New York City’s drinking water is world renowned for its purity and taste. It routinely wins taste tests and won first prize at the 2008 New York State Fair, beating out 150 other communities. Most of New York City’s drinking water travels by aqueduct from three upstate reservoir systems, called watersheds. The geology of the forests, swamps and farms in the watersheds naturally filter out pollutants, rendering the water pure enough to supply drinking water to over 9 million New Yorkers daily.

The NYC Watershed system – the Croton, Catskill and Delaware watersheds – while comprising only 4.2% of New York State’s land mass, provide up to 1.5 billion gallons of unfiltered drinking water through a 6,000-mile network of pipes, shafts and subterranean aqueducts. The system that delivers the city’s water from 19 upstate reservoirs is a remarkable engineering achievement and the single largest man-made financial asset in New York State.

New York City’s drinking water meets all state and federal drinking water standards.
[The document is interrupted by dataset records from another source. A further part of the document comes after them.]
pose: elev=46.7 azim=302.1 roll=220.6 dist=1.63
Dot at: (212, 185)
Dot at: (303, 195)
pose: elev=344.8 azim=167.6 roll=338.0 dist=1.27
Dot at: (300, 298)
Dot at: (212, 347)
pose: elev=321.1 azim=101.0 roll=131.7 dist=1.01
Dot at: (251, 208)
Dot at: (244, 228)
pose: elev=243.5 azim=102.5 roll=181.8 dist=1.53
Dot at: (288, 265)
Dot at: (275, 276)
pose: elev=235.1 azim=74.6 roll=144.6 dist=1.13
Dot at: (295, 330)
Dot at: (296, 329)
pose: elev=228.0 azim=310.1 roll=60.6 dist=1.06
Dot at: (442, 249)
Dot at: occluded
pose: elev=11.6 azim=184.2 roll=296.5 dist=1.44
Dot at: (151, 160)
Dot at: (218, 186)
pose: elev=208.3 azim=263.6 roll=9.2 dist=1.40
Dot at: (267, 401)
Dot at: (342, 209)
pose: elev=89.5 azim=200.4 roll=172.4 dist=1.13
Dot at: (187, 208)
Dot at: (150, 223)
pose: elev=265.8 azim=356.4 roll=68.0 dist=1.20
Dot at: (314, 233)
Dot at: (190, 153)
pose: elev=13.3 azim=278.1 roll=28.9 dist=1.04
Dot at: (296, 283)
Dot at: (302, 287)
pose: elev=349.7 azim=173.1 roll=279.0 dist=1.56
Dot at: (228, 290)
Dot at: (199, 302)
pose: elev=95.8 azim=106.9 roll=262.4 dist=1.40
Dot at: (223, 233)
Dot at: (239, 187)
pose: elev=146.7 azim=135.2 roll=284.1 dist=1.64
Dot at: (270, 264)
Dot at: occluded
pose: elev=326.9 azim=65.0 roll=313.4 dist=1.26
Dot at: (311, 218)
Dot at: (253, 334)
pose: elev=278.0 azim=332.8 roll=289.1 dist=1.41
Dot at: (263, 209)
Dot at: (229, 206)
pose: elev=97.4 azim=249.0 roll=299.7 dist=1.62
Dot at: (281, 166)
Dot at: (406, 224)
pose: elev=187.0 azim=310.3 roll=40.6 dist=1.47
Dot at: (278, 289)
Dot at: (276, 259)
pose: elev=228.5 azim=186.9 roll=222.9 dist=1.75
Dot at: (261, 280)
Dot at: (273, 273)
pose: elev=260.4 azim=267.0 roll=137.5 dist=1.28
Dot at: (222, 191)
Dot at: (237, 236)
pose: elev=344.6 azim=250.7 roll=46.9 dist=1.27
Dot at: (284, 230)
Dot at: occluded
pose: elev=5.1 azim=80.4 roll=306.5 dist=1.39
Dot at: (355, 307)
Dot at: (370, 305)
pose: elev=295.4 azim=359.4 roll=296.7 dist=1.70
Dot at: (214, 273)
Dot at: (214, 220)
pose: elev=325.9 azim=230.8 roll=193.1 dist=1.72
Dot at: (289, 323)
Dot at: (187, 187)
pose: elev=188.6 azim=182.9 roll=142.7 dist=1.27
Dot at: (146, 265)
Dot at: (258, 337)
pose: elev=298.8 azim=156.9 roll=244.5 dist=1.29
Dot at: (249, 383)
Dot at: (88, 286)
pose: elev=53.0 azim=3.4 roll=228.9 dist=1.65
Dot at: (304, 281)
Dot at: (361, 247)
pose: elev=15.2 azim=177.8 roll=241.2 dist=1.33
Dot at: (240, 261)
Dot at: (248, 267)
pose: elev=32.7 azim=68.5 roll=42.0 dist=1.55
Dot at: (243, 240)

It is treated with chlorine to kill bacteria, fluoride to strengthen teeth, orthophosphate to decrease the release of lead from household pipes, and at times sodium hydroxide to lower acidity and reduce corrosiveness. New York State’s Department of Environmental Protection continually monitors the water in the reservoirs and the distribution system.

Riverkeeper played a critical role in the first broad-based watershed legislation in 1997, and continues to be one of the primary watchdogs enforcing compliance in the city’s three major watershed regions.